On May 31, 2023, it was announced that Lutchen would assume the role of BU's university provost and chief academic officer ad interim on July 1, 2023.

On July 1, 2024, it was announced that Lutchen would assume the role of BU's Senior Advisor to the President for Strategy and Innovation. He has since designed BU's new Artificial Intelligence Development Accelerator (AIDA) for Excellence in Academics and Administration and is serving as its inaugural executive director.

On September 1, 2025 it was announced that Lutchen would assume the role of Vice President of Research.

In addition to his tenure at BU, he served as technical staff and consultant at the MIT Lincoln Laboratory from 1983 to 1995, and as a visiting professor of bioengineering at the University of Siena in Siena, Italy, in 1991.

== Research ==
Lutchen is active in the field of respiratory mechanics. His research focuses on lung disease, including cause mechanisms, diagnosis methods, and more efficacious treatments.
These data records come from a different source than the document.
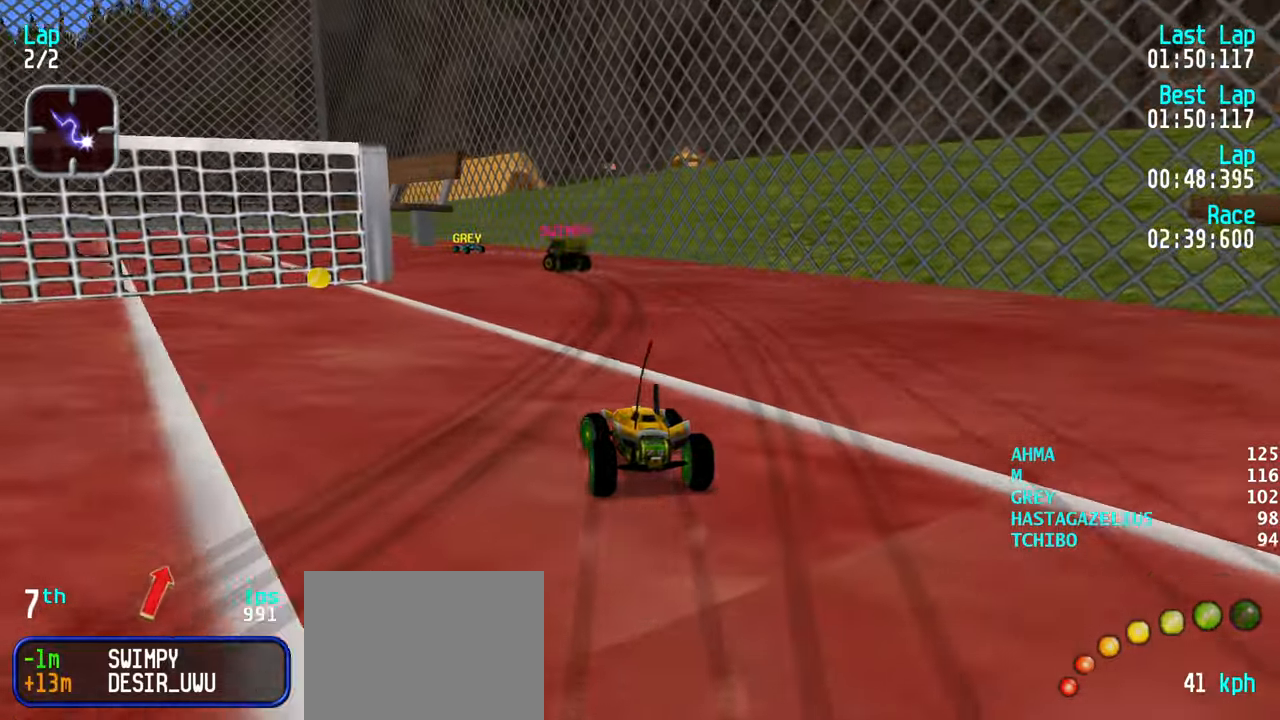
{"keys": ["up"], "events": [[300, "up", "down"], [450, "left", "up"]]}
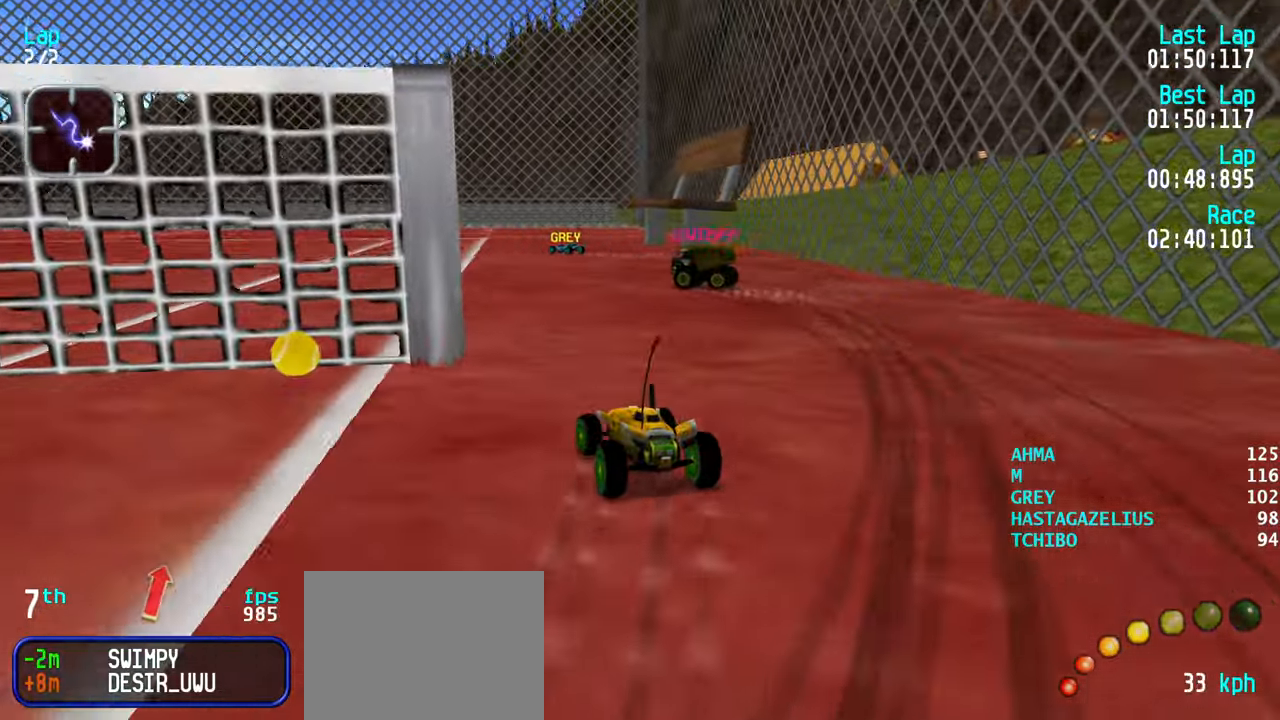
{"keys": ["left", "up"], "events": [[34, "left", "down"], [184, "left", "up"], [317, "left", "down"]]}
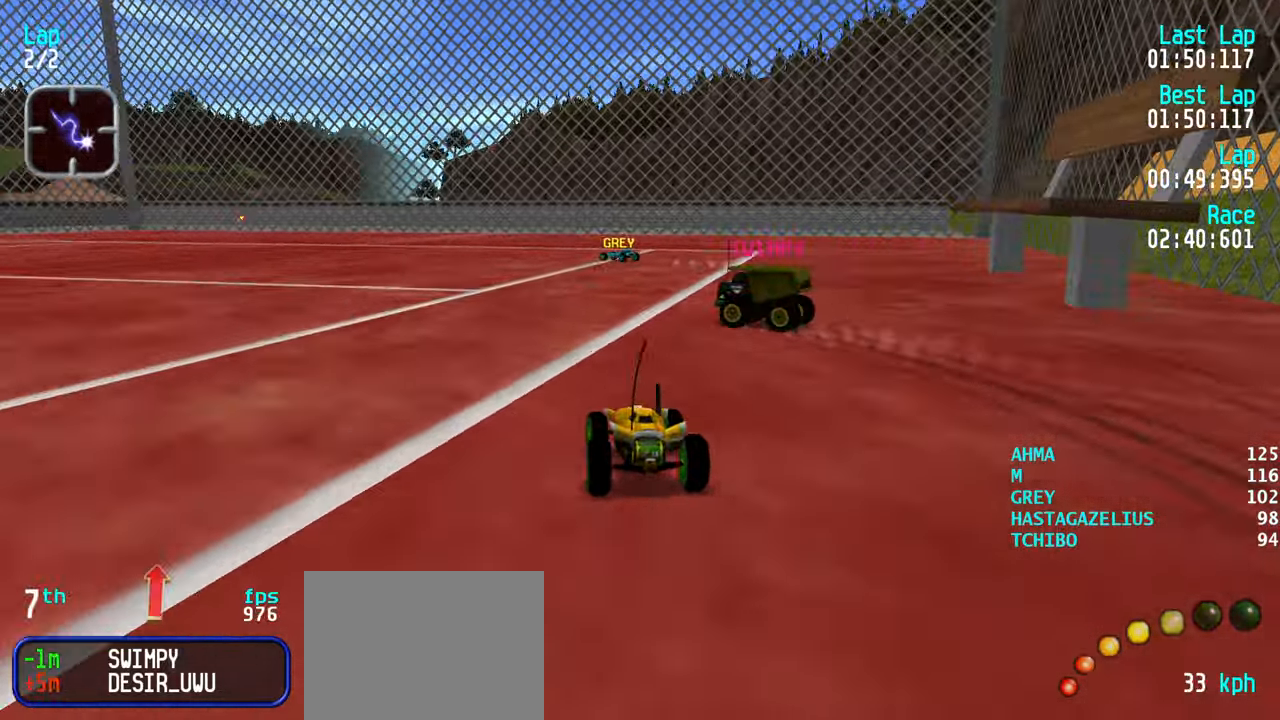
{"keys": ["left", "up"], "events": [[200, "left", "up"], [434, "left", "down"]]}
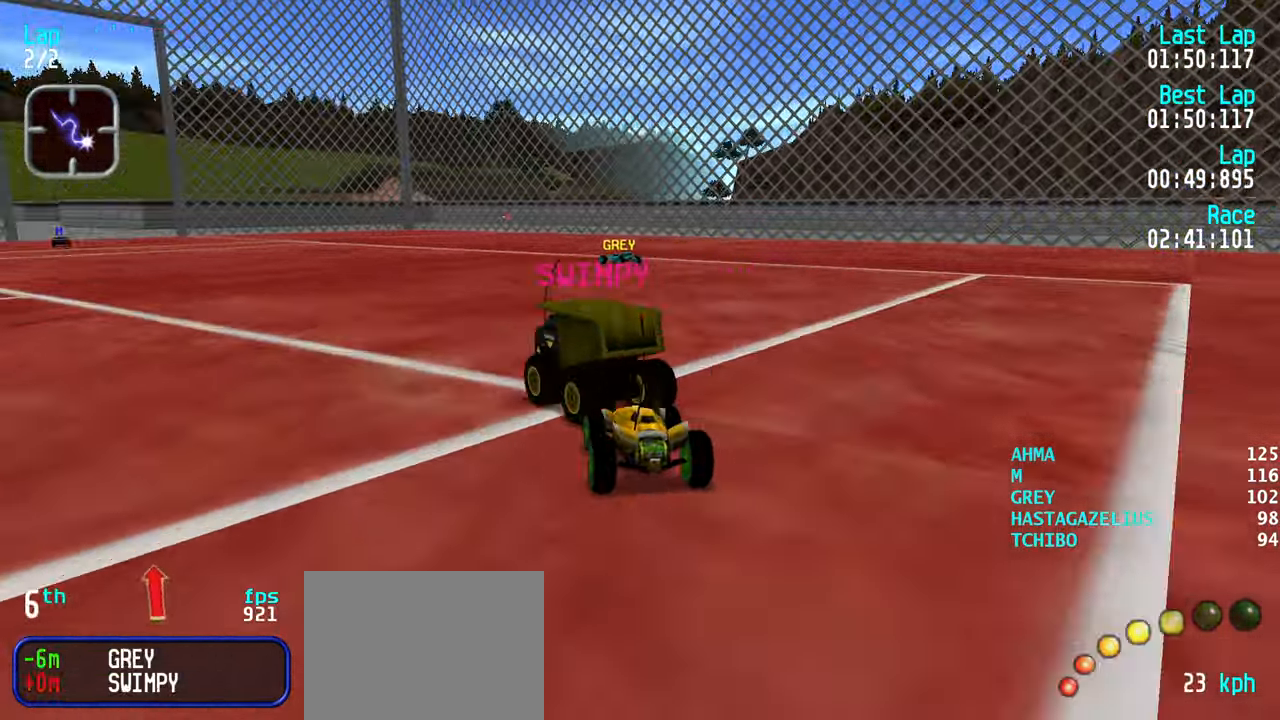
{"keys": ["left", "up"], "events": [[67, "left", "up"], [167, "left", "down"], [300, "left", "up"], [450, "left", "down"]]}
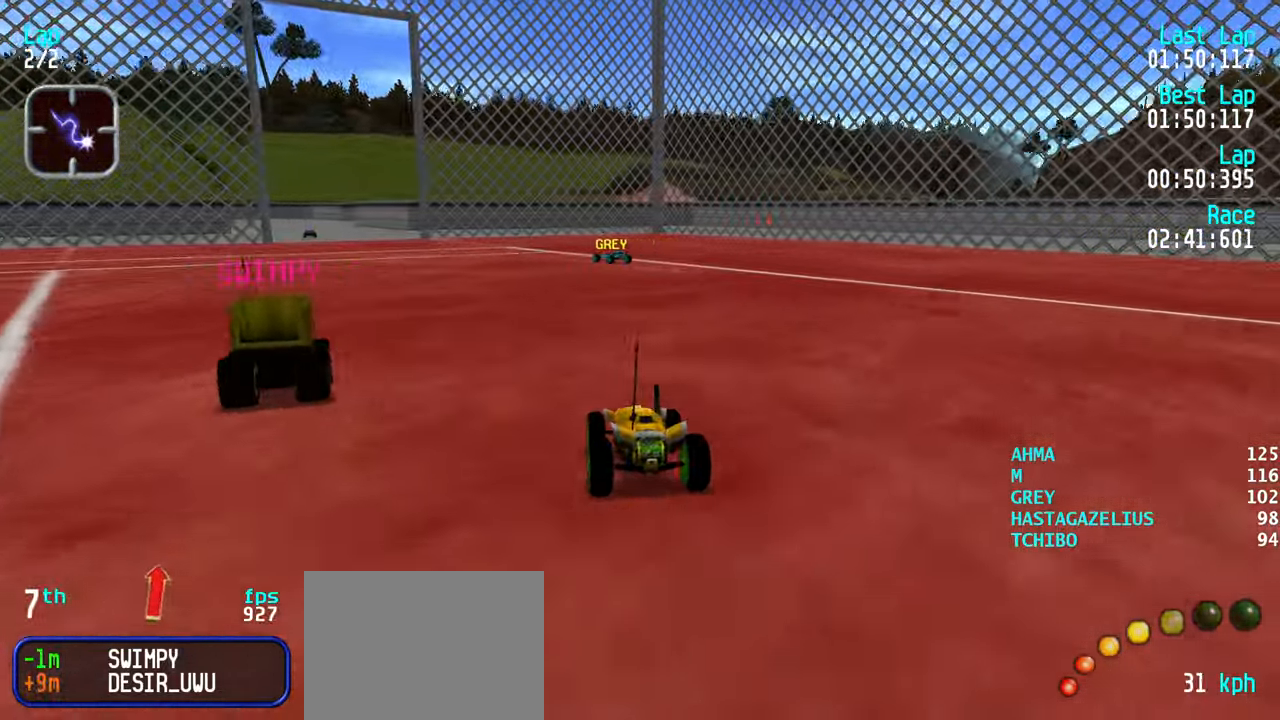
{"keys": ["left", "up"], "events": [[34, "left", "up"], [134, "left", "down"], [217, "left", "up"], [317, "left", "down"], [417, "left", "up"], [500, "left", "down"]]}
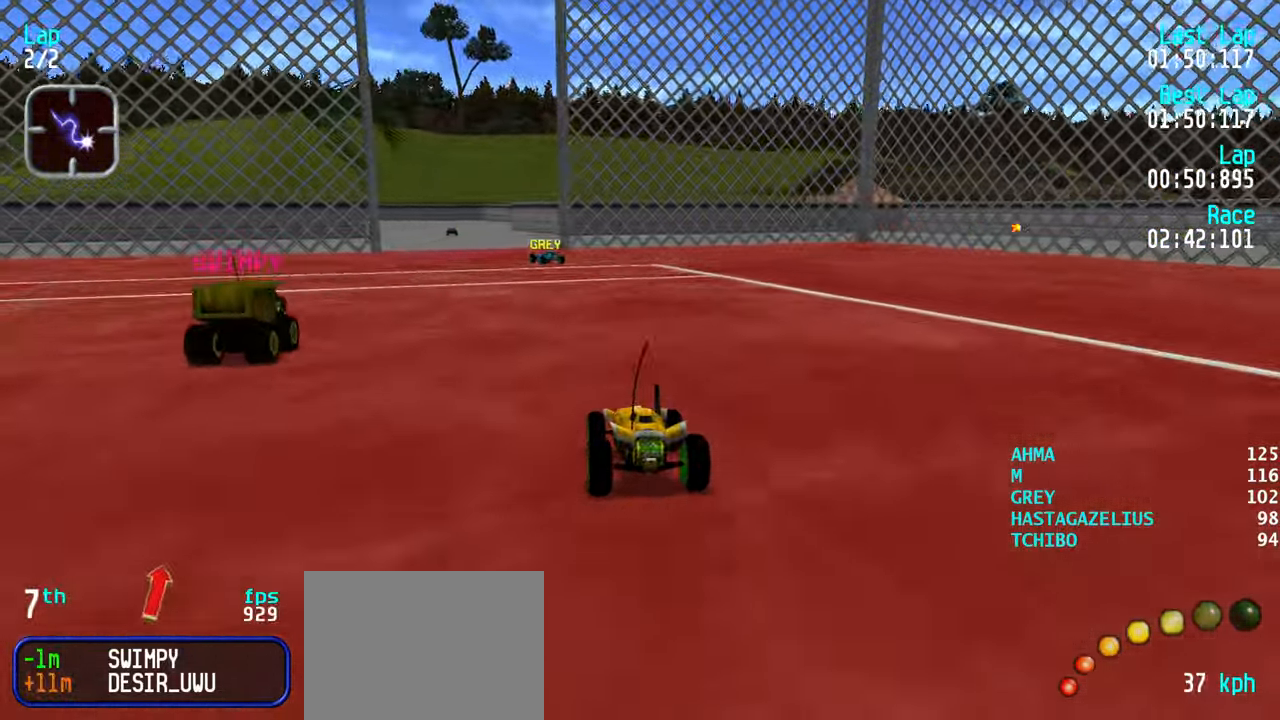
{"keys": ["left", "up"], "events": [[50, "left", "up"], [150, "left", "down"], [234, "left", "up"], [334, "left", "down"], [384, "left", "up"], [467, "left", "down"]]}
He developed an image-based modeling system that provides a real-time look at lungs during asthma attacks.

Lutchen has served on and led several biomedical boards and committees, including:
- Wyss Institute for Biologically Inspired Engineering at Harvard University Board of Directors, 2010 to present
- International Academy of Medical and Biological Engineering, elected fellow, 2019
- National Science Foundation Directorate for Engineering Advisory Committee, 2016–2019
- American Institute for Medical and Biological Engineering President, 2010–2013
- Biomedical Engineering Society Board of Directors, 1992–1995

== Selected publications ==
In addition to journal articles and book chapters, Lutchen has also written several op-eds on engineering education, technology transfer, and biomedical issues in publications such as Harvard Business Review, Fortune magazine, and Business Insider. These publications include:
- "Multiscale stiffness of human emphysematous precision cut lung slices", Science Advances, 2023
- "A Few Bad Airways Can Wreak Havoc: Recognizing Asthma as a Local Disorder", American Journal of Respiratory and Critical Care Medicine; 2023
- "The Silent "Zone" Screams Again: Identifying COPD Patients Most at Risk", CHEST Journal, 2021
- "Years of anti-science sentiment has left America in a terrifying predicament", Business Insider; 2020
- "Why Companies and Universities Should Forge Long-Term Collaborations", Harvard Business Review; 2018
- "This Is the Best Major For Every Wannabe CEO", Fortune; 2016
- "Linking Ventilation Heterogeneity Quantified via Hyperpolarized 3He MRI to Dynamic Lung Mechanics and Airway Hyperresponsiveness", PLOS One, 2015
- "A Mechanical Design Principle for Tissue Structure and Function in the Airway Tree", PLOS One, 2013
- "Engineering Efficient Technology Transfer", Science Advances, 2011
- "Lung tissue viscoelasticity: from extracellular matrix complexity to constitutive equations", Handbook of Biomedical Engineering, 2005
- "Understanding Pulmonary Mechanics Using the Forced Oscillation Technique: Emphasis on Breathing Frequencies", Bioengineering Approaches to Pulmonary Physiology, 1996

== Selected awards and honors ==
- International Academy of Medical and Biological Engineering (IAMBE) Fellow, 2019
- American Institute for Medical and Biological Engineering (AIMBE) Pierre Galleti Award, 2014
- Biomedical Engineering Society Fellow, 2005

== Personal ==
Kenneth Lutchen lives in Newton, Massachusetts, with his family.